Piggybacking off a national report which shows Connecticut’s that health insurance premiums have risen 95.9 percent over the past 10 years, state lawmakers said they are drafting legislation, which increases insurance industry regulation and forces insurance companies to factor in affordability when proposing rate increases.
“We have a system of insurance regulation that really is flawed and fatal,” Attorney General Richard Blumenthal said Wednesday at a Capitol press conference. “The best illustration of its failings came just within the last month when Anthem applied for rate increases on the individual and small business products effecting 56,000 people in the state of Connecticut.”
The hearing on Anthem’s requested rate increases resulted in the state Insurance Department granting it 16 to 20 percent increases, instead of the 22 to 30 percent rate increases it had requested.
“We were essentially denied effective redress,” Blumenthal, who participated in the July 20 hearing, said. “The system is broken and it must be fixed.”
Blumenthal argued that affordability ought to be taken into consideration when deciding these rate increases. Currently affordability is not considered, but affordability was one of the statistics highlighted by this Families USA report released Wednesday.

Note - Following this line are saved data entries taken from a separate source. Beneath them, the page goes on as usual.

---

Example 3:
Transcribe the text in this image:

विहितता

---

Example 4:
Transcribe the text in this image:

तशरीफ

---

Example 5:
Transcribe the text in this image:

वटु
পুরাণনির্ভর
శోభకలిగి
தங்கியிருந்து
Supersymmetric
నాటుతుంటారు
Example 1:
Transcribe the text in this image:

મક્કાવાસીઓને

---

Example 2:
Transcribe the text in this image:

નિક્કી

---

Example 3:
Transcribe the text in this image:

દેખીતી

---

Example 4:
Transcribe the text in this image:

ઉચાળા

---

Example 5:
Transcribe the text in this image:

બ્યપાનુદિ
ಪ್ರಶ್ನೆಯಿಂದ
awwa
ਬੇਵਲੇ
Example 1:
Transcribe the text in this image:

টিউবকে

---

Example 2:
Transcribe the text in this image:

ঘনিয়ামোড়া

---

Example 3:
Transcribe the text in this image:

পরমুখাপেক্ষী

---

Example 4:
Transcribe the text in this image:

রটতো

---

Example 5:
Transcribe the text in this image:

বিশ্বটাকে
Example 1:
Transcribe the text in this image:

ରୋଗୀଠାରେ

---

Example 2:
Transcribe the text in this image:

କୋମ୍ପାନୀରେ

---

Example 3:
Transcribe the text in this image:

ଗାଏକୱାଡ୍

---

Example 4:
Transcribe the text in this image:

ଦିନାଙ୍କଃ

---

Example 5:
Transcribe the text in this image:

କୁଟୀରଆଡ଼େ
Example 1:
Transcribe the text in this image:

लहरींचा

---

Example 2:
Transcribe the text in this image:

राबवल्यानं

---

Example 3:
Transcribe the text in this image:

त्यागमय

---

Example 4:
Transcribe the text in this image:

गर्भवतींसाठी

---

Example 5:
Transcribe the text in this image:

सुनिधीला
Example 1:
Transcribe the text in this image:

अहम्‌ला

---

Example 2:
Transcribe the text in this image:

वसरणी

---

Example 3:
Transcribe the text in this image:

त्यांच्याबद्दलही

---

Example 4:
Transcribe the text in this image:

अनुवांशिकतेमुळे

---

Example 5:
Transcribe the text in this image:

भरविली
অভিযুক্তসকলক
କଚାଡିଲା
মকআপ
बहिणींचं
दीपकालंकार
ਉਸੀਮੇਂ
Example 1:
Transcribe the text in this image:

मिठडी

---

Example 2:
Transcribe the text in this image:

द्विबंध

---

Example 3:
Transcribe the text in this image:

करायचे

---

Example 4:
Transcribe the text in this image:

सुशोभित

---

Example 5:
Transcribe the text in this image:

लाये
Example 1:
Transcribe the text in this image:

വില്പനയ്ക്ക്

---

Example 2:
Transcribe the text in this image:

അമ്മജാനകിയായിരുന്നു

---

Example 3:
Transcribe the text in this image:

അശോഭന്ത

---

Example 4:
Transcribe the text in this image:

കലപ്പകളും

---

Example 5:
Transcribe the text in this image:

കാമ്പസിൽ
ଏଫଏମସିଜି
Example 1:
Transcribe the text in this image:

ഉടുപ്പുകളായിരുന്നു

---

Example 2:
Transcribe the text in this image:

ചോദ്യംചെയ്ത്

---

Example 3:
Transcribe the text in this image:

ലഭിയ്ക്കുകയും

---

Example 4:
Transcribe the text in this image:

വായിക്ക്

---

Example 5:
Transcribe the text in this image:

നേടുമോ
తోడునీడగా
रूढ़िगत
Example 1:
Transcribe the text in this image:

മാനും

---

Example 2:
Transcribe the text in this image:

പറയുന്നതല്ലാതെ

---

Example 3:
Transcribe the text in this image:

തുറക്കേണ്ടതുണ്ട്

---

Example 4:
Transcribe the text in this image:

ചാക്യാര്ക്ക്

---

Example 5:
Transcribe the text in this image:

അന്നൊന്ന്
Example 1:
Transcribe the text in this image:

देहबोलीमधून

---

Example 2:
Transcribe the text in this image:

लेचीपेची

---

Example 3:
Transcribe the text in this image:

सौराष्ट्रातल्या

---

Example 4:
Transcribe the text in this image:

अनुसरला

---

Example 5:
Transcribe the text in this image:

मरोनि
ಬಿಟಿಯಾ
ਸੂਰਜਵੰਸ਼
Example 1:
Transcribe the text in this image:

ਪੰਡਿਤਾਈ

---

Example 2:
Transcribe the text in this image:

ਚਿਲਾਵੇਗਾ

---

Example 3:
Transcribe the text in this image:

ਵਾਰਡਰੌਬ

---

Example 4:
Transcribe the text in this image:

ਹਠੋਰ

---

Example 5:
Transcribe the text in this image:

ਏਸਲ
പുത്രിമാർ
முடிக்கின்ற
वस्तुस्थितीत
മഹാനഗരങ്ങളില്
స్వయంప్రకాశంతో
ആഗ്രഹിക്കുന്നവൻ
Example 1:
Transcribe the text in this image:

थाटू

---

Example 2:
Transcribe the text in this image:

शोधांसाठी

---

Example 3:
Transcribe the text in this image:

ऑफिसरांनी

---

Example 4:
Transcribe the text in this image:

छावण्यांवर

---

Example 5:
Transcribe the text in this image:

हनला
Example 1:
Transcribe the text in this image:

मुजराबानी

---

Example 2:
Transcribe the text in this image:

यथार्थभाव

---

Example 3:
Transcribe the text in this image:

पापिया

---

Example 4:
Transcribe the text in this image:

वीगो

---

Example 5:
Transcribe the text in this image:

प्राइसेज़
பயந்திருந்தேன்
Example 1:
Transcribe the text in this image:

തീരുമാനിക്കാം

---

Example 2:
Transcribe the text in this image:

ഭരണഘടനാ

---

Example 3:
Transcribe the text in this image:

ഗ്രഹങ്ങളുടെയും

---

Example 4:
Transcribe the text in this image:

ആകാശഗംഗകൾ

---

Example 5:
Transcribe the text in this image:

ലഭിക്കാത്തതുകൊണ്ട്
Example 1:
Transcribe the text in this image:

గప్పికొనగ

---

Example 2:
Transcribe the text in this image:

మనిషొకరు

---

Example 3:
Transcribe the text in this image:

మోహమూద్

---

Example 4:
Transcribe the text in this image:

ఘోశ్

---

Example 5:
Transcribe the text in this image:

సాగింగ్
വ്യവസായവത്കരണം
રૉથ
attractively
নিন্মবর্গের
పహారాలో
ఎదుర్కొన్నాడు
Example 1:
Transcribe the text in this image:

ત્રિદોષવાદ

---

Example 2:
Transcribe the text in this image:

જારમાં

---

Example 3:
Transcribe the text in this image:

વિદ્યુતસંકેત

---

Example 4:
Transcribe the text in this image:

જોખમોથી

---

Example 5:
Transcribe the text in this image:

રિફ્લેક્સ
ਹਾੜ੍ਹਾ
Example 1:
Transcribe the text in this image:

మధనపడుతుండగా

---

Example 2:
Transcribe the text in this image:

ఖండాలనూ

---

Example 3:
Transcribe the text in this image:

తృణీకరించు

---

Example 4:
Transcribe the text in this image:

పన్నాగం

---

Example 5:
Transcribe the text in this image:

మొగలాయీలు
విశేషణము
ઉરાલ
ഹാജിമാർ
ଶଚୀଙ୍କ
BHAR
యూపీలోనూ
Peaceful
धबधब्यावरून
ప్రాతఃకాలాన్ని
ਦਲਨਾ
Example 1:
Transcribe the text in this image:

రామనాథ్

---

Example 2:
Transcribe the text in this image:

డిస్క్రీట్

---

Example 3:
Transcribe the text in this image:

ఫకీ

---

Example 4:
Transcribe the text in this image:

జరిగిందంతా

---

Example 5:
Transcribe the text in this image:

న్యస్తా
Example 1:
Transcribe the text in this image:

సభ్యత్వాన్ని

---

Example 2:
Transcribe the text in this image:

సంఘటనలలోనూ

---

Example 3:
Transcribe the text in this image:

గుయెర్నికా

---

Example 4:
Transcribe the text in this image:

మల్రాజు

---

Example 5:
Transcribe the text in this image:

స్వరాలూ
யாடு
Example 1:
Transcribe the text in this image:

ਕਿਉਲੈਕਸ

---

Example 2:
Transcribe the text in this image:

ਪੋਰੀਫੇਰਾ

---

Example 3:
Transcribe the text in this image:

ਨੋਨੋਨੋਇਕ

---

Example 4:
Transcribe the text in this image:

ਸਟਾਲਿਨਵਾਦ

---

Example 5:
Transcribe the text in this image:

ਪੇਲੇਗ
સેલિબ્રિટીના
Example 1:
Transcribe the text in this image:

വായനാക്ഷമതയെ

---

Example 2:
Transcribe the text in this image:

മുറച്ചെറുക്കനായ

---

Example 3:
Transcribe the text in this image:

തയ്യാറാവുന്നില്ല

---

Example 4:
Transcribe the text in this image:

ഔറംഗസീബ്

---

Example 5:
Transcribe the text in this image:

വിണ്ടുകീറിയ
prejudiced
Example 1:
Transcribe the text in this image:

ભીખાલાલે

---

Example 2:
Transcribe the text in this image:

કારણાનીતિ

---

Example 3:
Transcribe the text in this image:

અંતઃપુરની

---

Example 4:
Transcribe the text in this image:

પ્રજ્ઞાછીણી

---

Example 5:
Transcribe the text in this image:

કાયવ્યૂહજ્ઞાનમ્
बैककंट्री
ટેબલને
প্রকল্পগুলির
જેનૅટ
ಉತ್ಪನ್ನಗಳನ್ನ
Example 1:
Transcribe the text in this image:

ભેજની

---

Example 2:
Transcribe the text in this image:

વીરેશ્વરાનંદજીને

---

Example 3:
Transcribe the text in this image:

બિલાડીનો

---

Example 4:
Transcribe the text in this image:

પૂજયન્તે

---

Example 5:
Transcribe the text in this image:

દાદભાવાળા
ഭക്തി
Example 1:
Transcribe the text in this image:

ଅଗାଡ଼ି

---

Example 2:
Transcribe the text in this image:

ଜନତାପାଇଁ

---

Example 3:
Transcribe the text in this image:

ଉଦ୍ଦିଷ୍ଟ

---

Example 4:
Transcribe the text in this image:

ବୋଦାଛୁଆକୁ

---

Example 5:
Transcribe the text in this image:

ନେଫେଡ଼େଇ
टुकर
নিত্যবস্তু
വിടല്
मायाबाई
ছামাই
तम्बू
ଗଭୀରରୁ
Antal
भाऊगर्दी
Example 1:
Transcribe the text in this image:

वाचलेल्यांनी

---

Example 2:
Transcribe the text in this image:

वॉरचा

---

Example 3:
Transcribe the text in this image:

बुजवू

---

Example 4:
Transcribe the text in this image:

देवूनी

In the report Connecticut workers income increased from $32,106 to $36,276, or 13 percent, over the past 10 years. During that same period health insurance premiums rose 7.4 times faster than median earnings.
“The disproportionate damage done by these rate increases, the catastrophic effects are shown by these graphs, but behind these numbers and these graphs are individual human lives that are devastated and damaged,” Blumenthal said.
“Reform must require that the regulators really regulate,” Blumenthal said.
Connecticut’s Insurance Commissioner Thomas R. Sullivan said he doesn’t like increasing rates either and would be happy to hold more public hearings on health insurance rate filings, “as long as the legislature gives the Insurance Department the resources it needs.”
“I have no objection to having them,” Sullivan said in an emailed statement Wednesday afternoon.
“As I have stated on several occasions, companies better think twice before coming to this department with an unjustified rate increase, because if they do, it’s going to get denied, just as I denied Anthem’s request,” Sullivan said. “But, I live in a world where I have to judge the merits of each application based on the facts and in accordance with the law. As a regulator, I do not have the luxury of acting arbitrarily.”
Rep. Steve Fontana, D-North Haven, said over the past year the legislature’s Insurance Committee talked about ways in which the private market was failing consumers.
“Individual health insurance consumers are out there in the wild, wild west. They’re on their own,” Fontana said.
He said thankfully the Attorney General and state Healthcare Advocate Kevin Lembo knocked the Anthem rate increase down from “exorbitant to merely excessive.”
Lembo said they also learned during Anthem’s rate increase hearing that the company does not factor into its proposed increase whether or not people will drop the policy because they can no longer afford it. He said there’s also not requirement for Anthem to notify its customers to tell them about the proposed rate increases prior to the hearing.
“The lesson of the hearing was that consumer voices were not heard,” Lembo said.
He said if things go well during the next legislative session affordability and value will be considered in any future rate increases.
The draft legislation will be released at the beginning of the next legislative session in January.